The bus plugs in to recharge, and captures energy from regenerative braking technology. The bus does not need proprietary charging infrastructure. Simple industrial grade electrical access is all that is required. The buses can travel more than 100 miles between charges.

Numerous demonstration fleets of EcoSaver vehicles have been deployed worldwide since 1998. The DesignLine electric drive system has undergone several major development cycles, with the fourth generation North American system now in production.

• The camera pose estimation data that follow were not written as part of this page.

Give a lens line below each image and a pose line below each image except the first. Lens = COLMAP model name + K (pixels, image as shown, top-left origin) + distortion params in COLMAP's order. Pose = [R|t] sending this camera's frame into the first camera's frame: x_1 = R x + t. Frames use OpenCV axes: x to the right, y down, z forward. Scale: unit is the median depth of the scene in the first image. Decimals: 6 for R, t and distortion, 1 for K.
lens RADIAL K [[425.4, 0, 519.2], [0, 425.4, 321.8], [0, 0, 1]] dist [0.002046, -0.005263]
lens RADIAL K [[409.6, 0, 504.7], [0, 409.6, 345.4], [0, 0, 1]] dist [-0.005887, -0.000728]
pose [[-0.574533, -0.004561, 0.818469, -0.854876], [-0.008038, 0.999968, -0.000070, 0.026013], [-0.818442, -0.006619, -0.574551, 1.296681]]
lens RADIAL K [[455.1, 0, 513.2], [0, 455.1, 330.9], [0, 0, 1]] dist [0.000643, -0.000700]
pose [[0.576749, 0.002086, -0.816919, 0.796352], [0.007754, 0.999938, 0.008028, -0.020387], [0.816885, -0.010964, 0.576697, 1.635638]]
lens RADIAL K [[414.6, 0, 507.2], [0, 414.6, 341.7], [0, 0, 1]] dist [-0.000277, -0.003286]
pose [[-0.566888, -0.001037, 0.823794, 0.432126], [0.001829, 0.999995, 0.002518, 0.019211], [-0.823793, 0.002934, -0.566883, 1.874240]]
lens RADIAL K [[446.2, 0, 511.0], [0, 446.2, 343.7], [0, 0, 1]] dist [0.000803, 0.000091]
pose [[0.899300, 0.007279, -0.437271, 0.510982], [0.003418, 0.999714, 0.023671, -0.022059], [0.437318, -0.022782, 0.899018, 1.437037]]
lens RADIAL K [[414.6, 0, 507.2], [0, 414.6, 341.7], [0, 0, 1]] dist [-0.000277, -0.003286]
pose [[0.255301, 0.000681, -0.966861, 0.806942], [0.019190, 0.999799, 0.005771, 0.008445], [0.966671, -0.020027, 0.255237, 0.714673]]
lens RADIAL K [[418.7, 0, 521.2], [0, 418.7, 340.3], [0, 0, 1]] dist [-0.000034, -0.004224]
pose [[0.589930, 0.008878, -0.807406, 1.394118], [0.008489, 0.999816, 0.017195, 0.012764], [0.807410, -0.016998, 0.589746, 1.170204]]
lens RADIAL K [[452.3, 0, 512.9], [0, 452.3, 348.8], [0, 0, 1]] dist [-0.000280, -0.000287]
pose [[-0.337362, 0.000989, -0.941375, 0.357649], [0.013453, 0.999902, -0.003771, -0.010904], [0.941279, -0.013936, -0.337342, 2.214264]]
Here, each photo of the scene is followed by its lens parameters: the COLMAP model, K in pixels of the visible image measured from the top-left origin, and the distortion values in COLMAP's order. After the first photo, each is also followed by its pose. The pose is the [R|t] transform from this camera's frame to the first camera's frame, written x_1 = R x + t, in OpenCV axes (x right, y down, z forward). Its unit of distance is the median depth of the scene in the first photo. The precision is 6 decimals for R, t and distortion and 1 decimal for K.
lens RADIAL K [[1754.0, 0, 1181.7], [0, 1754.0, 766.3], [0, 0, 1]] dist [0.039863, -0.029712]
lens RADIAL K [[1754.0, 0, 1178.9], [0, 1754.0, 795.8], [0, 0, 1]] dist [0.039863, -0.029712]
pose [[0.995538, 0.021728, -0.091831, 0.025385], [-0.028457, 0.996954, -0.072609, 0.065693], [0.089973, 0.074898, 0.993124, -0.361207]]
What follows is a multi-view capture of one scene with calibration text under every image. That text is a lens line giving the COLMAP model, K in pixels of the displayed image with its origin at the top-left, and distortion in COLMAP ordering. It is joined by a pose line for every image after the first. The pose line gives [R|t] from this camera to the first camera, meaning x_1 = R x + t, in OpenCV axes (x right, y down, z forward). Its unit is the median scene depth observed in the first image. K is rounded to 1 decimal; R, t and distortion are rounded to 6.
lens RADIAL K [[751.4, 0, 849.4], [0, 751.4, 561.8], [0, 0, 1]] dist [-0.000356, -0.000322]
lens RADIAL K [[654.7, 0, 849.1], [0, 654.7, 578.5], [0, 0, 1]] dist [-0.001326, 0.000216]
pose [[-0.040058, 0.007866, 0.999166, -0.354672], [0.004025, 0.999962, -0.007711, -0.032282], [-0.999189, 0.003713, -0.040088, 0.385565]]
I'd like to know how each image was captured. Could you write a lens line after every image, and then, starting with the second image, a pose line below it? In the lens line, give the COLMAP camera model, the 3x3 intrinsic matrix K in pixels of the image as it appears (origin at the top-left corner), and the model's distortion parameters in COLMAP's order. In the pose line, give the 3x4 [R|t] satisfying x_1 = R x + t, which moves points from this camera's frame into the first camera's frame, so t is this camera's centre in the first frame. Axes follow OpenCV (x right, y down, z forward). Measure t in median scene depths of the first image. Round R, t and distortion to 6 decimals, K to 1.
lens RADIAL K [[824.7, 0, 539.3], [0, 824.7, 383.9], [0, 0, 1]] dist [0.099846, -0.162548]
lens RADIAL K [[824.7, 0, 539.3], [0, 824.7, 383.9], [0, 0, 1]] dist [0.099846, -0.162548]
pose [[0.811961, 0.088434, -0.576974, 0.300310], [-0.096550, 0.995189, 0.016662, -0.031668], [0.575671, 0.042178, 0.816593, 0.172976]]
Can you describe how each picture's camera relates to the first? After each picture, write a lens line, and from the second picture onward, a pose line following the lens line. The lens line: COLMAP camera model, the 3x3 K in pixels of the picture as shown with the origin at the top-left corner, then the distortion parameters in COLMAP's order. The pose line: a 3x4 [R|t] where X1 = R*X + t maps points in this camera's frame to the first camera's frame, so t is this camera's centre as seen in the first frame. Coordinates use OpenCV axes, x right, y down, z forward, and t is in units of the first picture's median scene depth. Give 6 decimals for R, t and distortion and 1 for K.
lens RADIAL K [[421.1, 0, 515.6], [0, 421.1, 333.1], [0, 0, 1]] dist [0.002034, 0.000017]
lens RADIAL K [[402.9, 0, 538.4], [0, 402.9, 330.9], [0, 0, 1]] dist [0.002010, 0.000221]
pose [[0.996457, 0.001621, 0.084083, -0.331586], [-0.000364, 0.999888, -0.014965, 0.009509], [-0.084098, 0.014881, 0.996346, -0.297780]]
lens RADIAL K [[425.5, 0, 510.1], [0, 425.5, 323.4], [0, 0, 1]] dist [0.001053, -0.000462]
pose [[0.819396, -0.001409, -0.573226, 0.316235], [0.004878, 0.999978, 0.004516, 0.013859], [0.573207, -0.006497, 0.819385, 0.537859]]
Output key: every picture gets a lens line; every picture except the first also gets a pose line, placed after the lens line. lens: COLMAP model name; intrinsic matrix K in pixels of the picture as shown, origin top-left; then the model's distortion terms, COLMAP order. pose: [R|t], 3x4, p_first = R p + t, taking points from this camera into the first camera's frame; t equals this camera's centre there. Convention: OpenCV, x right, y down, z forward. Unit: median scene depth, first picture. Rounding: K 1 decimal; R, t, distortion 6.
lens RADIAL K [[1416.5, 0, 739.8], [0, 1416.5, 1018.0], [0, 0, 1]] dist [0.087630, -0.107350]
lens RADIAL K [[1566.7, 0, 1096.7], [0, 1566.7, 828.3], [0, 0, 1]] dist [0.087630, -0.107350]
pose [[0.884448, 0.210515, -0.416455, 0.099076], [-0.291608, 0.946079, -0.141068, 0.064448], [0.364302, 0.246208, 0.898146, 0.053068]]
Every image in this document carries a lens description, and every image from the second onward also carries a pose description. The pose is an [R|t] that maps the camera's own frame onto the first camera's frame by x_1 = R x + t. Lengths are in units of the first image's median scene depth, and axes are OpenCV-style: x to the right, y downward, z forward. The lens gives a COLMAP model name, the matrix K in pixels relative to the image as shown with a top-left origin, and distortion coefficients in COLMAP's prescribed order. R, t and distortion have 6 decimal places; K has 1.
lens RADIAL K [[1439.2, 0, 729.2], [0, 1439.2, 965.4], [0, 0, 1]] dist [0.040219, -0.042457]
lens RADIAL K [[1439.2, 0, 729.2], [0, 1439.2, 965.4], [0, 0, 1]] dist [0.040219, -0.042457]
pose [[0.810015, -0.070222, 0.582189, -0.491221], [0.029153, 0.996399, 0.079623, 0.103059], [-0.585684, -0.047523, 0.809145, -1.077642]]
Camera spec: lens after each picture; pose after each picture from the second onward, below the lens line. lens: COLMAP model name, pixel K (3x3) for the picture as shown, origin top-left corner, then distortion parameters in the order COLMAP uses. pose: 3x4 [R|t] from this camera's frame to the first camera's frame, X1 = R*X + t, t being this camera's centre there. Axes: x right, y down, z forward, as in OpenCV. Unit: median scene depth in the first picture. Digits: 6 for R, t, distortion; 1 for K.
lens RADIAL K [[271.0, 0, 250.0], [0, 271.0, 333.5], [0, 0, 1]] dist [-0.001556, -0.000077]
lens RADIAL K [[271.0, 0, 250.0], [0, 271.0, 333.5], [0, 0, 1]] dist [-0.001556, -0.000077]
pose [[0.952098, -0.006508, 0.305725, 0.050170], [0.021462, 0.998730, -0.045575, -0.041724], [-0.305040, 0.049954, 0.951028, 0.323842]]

The EcoSmart is in service internationally in Australia and Abu Dhabi UAE. The Société de Transport de Laval in Quebec, Canada is currently testing the EcoSmart for use in its fleet.

==Electric vehicle==
DesignLine's EcoSmart is an all-electric bus powered by sodium batteries, and based on the established EcoSaver drive train system.

==Coach vehicle==
DesignLine's EcoCoach is a high floor, single door bus powered by either compressed natural gas (CNG) or diesel fuel. The bus is built on a lightweight frame that lowers overall vehicle weight and improves fuel economy. The bus is designed for long routes with infrequent stops, such as intercity routes, or limited access transit routes (i.e. Park and Ride). DesignLine had a contract with New Jersey Transit to supply the agency with 76 EcoCoach buses by May 2013.

The EcoCoach is also the first 45-foot CNG coach to complete testing at the Altoona Bus Testing and Research Center.

==Products==
DesignLine markets the following buses:

| Model | Photo | Features |
|---|---|---|
| EcoSmart | DesignLine Electric Bus | All-electric vehicle.; Produced in 30, 35 and 42 foot versions.; |
| EcoSaver | DesignLine REEV bus | On-board 65kW micro-turbine (powered by CNG or diesel) generator to recharge batteries.; |
| EcoCoach | DesignLine EcoCoach bus | High floor, single door bus powered by either compressed natural gas (CNG) or diesel fuel.; |

==Usage==
Currently, Designline/EPV buses are used in revenue service in five countries worldwide.

===United States===
Current operators
- New Jersey Transit on the 63, 64, 67, and 68 lines between Toms River, Lakewood, Freehold, Old Bridge, and Newark/Jersey City/Hoboken. Current fleet is retired due to Designline bankruptcy.
- RTD, Denver, CO - RTD currently operates two EcoSaver IV vehicles modified for the 16th Street Mall shuttle. An order for additional buses was cancelled due to the bankruptcy of DesignLine.

===Canada===
- Société de transport de Laval (1 unit)

===New Zealand===
- Auckland
  - NZ Bus
    - North Star
    - GO WEST
    - Metrolink
    - Waka Pacific
  - Birkenhead Transport
  - Ritchies
  - Howick and Eastern
  - SkyBus
  - Pavlovich Coachlines
  - Go Bus Transport
- Christchurch
  - Leopard Coachlines
  - Red Bus Ltd
  - Go Bus Christchurch
- Tauranga
  - Go Bus Transport
- Dunedin
  - Ritchies Transport
  - Passenger Transport Citibus
- Hamilton
- Hastings and Napier
- Palmerston North
- Wellington
  - GO Wellington
  - Valley Flyer

===Australia===
- Adelaide
- Mackay, Qld
- Melbourne

===Other countries===
- Tokyo, Japan
- Newcastle-upon-Tyne, United Kingdom
  - Stagecoach - one Olymbus diesel-electric bus was evaluated in 2004, this bus became one of ten Olymbus buses for QuayLink bus service in Newcastle-upon-Tyne and Gateshead and they were operated from 22 July 2005 until being replaced by Optare Versa from 10 August 2010. This was due to difficulty coping with hills on the route.